### Task objective:
Write out everything in the data from the line that contains "KYOWA กระบองไฟ LED 3 ระดับ ลายเหลี่ยม (RED)" down to the line that contains "Bu mücadelelerin şekli", including both of those lines. Leave the pictures out of your answer.

Start of Data provided

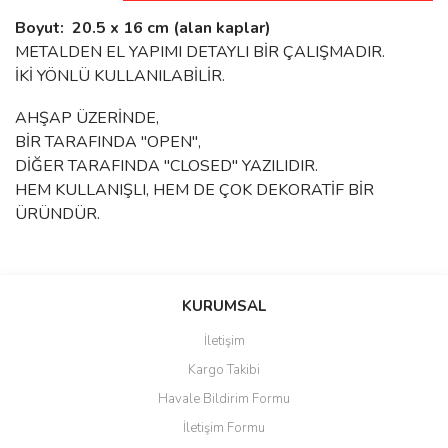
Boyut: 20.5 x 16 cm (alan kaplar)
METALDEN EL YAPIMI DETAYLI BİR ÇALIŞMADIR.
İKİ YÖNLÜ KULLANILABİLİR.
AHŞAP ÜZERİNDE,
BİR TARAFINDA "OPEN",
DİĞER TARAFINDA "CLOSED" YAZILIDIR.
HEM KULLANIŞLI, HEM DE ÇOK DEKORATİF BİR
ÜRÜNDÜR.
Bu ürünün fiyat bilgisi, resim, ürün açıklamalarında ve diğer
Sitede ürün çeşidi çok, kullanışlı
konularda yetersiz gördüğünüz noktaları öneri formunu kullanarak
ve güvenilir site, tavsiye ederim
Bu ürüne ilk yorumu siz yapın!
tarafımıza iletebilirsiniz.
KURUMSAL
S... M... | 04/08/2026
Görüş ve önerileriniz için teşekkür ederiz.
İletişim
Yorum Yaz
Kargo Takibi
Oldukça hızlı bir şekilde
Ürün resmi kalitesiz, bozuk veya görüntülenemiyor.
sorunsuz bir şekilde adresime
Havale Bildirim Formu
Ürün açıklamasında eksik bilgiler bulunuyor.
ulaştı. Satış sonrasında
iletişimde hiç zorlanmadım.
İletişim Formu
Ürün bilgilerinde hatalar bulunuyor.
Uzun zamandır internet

End of Data provided
Start of Data provided

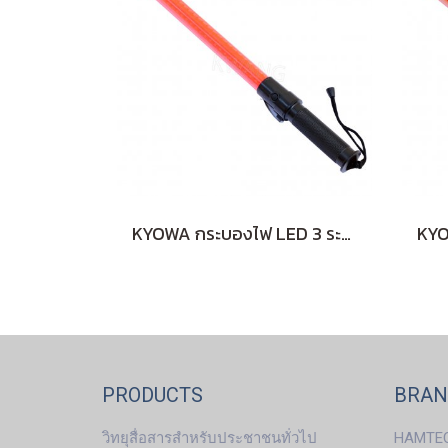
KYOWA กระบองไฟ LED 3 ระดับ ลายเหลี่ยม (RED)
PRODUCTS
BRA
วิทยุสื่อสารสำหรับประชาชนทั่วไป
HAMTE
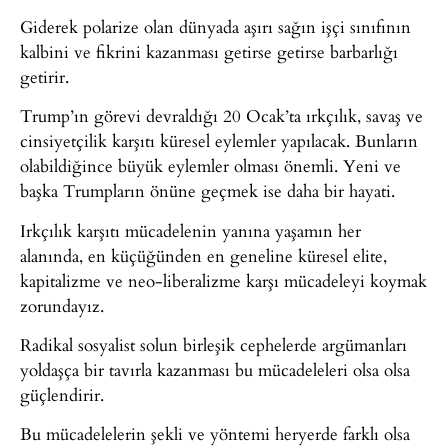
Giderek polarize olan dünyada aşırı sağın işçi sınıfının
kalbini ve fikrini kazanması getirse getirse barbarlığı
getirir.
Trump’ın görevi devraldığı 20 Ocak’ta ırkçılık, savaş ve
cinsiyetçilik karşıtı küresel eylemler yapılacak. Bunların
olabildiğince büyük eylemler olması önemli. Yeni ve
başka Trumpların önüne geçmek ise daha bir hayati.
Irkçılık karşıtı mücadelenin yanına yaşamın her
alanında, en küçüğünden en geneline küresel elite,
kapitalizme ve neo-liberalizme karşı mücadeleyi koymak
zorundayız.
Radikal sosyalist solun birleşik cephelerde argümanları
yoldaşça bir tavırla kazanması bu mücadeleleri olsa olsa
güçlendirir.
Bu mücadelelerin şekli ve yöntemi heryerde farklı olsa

End of Data provided

### Answer for the task:
KYOWA กระบองไฟ LED 3 ระดับ ลายเหลี่ยม (RED)
PRODUCTS
BRA
วิทยุสื่อสารสำหรับประชาชนทั่วไป
HAMTE
Giderek polarize olan dünyada aşırı sağın işçi sınıfının
kalbini ve fikrini kazanması getirse getirse barbarlığı
getirir.
Trump’ın görevi devraldığı 20 Ocak’ta ırkçılık, savaş ve
cinsiyetçilik karşıtı küresel eylemler yapılacak. Bunların
olabildiğince büyük eylemler olması önemli. Yeni ve
başka Trumpların önüne geçmek ise daha bir hayati.
Irkçılık karşıtı mücadelenin yanına yaşamın her
alanında, en küçüğünden en geneline küresel elite,
kapitalizme ve neo-liberalizme karşı mücadeleyi koymak
zorundayız.
Radikal sosyalist solun birleşik cephelerde argümanları
yoldaşça bir tavırla kazanması bu mücadeleleri olsa olsa
güçlendirir.
Bu mücadelelerin şekli ve yöntemi heryerde farklı olsa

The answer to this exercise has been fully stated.